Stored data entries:
_ _ _ _ _

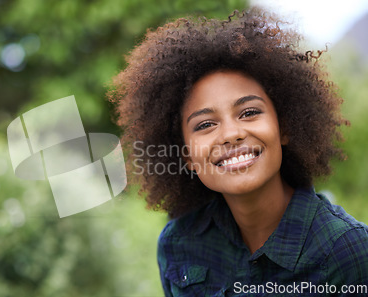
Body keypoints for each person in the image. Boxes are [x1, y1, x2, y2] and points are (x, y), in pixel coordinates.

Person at [108, 9, 368, 296]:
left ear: (285, 127)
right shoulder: (179, 244)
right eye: (205, 124)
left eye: (249, 112)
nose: (232, 133)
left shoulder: (347, 251)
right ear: (187, 156)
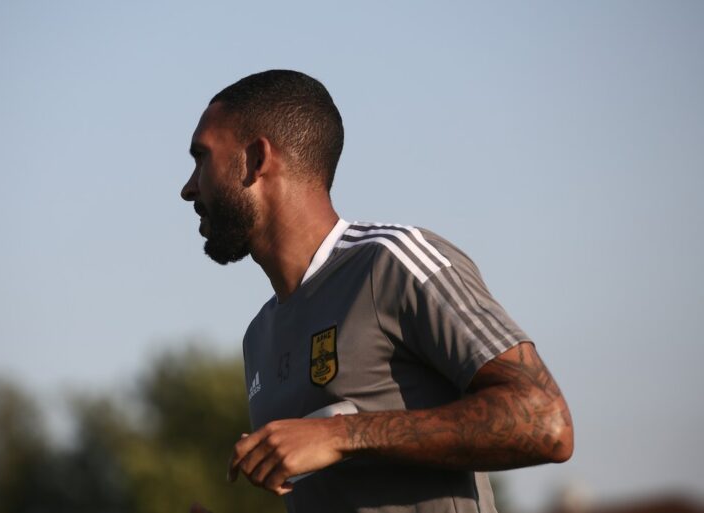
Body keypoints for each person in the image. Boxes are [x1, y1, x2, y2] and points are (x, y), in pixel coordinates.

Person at [180, 70, 573, 513]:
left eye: (201, 158)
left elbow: (546, 421)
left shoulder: (392, 262)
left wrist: (341, 435)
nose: (189, 188)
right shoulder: (259, 336)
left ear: (256, 159)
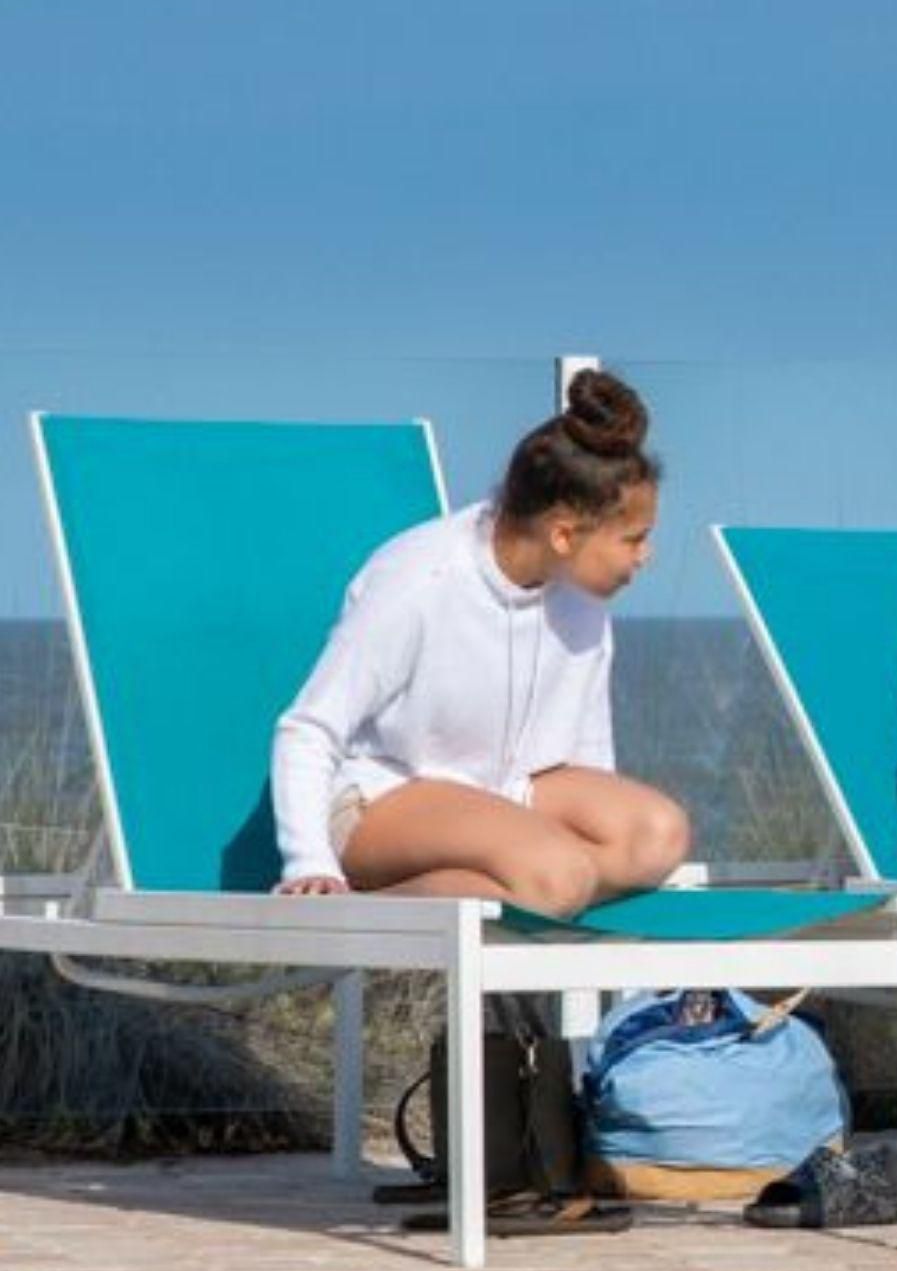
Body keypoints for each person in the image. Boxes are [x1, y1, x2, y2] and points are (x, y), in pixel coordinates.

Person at [271, 368, 689, 915]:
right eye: (634, 539)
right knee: (557, 875)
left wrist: (570, 846)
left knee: (658, 835)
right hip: (383, 797)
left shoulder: (581, 597)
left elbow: (587, 756)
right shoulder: (420, 580)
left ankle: (523, 890)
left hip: (505, 798)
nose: (645, 556)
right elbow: (307, 728)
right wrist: (310, 863)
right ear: (564, 533)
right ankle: (362, 912)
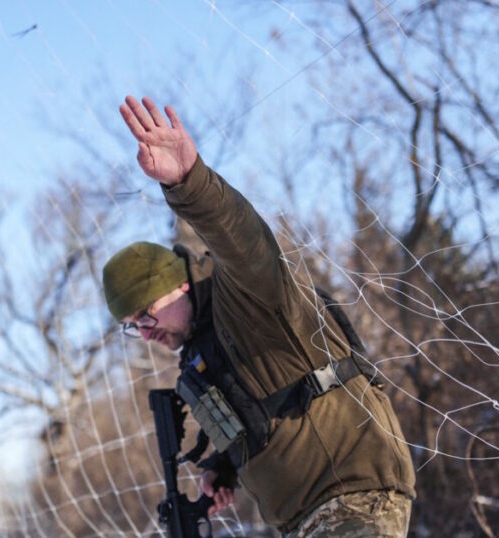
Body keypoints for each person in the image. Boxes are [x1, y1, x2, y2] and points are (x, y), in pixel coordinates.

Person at [102, 96, 415, 537]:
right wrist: (224, 469)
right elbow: (262, 413)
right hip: (306, 518)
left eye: (146, 314)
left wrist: (190, 184)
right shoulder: (203, 350)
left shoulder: (243, 296)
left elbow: (246, 242)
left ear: (180, 284)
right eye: (133, 327)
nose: (146, 333)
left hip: (352, 495)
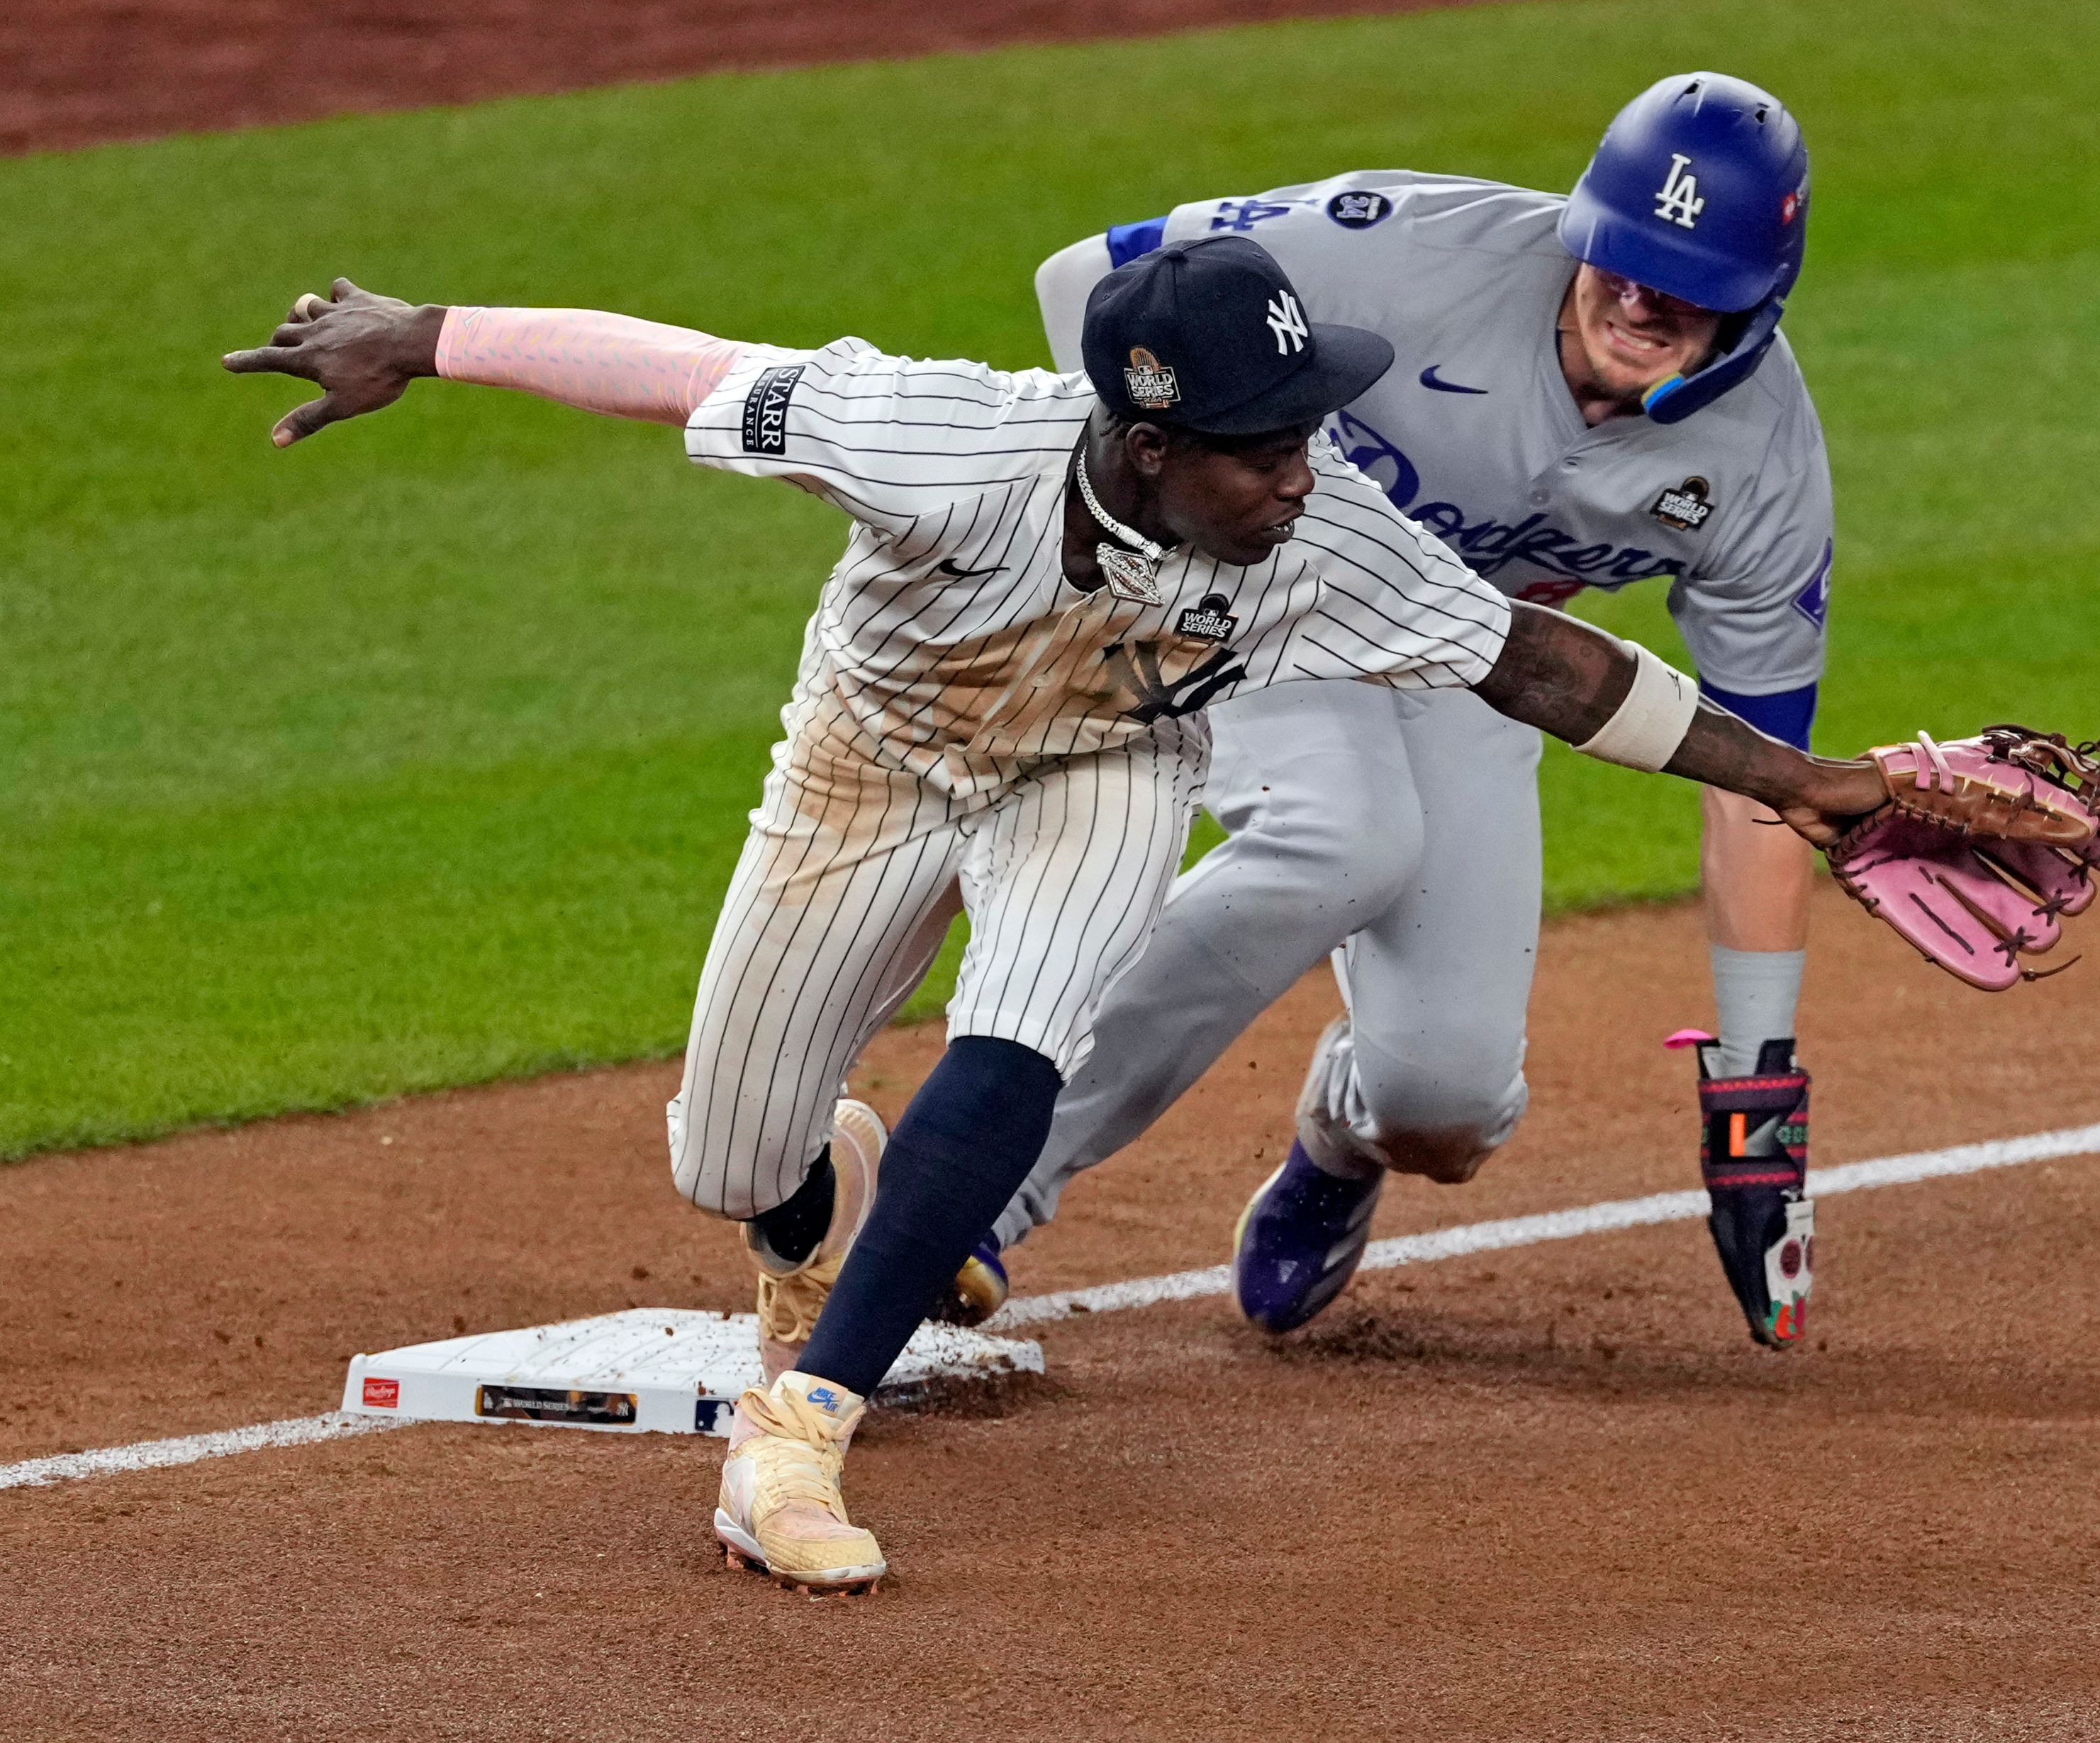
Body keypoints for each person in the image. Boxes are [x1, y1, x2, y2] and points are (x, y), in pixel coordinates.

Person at [224, 233, 1896, 1591]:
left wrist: (1795, 780)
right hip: (867, 769)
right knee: (728, 1162)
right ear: (1150, 443)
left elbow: (1538, 655)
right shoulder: (932, 439)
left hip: (1100, 771)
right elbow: (687, 371)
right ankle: (830, 1209)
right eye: (1267, 446)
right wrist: (427, 331)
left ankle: (800, 1426)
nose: (1306, 475)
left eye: (1309, 433)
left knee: (1021, 1024)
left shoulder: (1322, 535)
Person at [985, 73, 1836, 1344]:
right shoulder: (1400, 251)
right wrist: (1144, 496)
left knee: (1446, 1103)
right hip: (1265, 591)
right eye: (1623, 257)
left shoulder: (1762, 466)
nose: (1644, 297)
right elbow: (1081, 281)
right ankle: (985, 1185)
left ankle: (1339, 1139)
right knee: (1338, 836)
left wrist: (1756, 1091)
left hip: (1484, 664)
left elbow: (1761, 780)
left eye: (1689, 282)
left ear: (1757, 306)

_ _ _ _ _

**Description of the task:**
Write the lines from the line containing "right wrist: (224, 469)" through the last line of the data out again exactly, and only those lines; pictures stay out.

**Exercise response:**
right wrist: (224, 469)
right elbow: (262, 413)
right hip: (306, 518)
left eye: (146, 314)
left wrist: (190, 184)
right shoulder: (203, 350)
left shoulder: (243, 296)
left elbow: (246, 242)
left ear: (180, 284)
right eye: (133, 327)
nose: (146, 333)
left hip: (352, 495)
Body keypoints for each person in the image. Boxes are [x1, y1, x2, y2] and points are (x, y), in pixel coordinates.

Person at [224, 233, 1896, 1591]:
left wrist: (1795, 780)
right hip: (867, 769)
right knee: (728, 1162)
right ear: (1150, 443)
left elbow: (1538, 655)
right shoulder: (932, 439)
left hip: (1100, 771)
right elbow: (687, 371)
right ankle: (830, 1209)
right eye: (1267, 446)
right wrist: (427, 331)
left ankle: (800, 1426)
nose: (1306, 475)
left eye: (1309, 433)
left knee: (1021, 1024)
left shoulder: (1322, 535)
Person at [985, 73, 1836, 1344]:
right shoulder: (1400, 251)
right wrist: (1144, 496)
left knee: (1446, 1103)
right hip: (1265, 591)
right eye: (1623, 257)
left shoulder: (1762, 466)
nose: (1644, 297)
right elbow: (1081, 281)
right ankle: (985, 1185)
left ankle: (1339, 1139)
right knee: (1338, 836)
left wrist: (1756, 1091)
left hip: (1484, 664)
left elbow: (1761, 780)
left eye: (1689, 282)
left ear: (1757, 306)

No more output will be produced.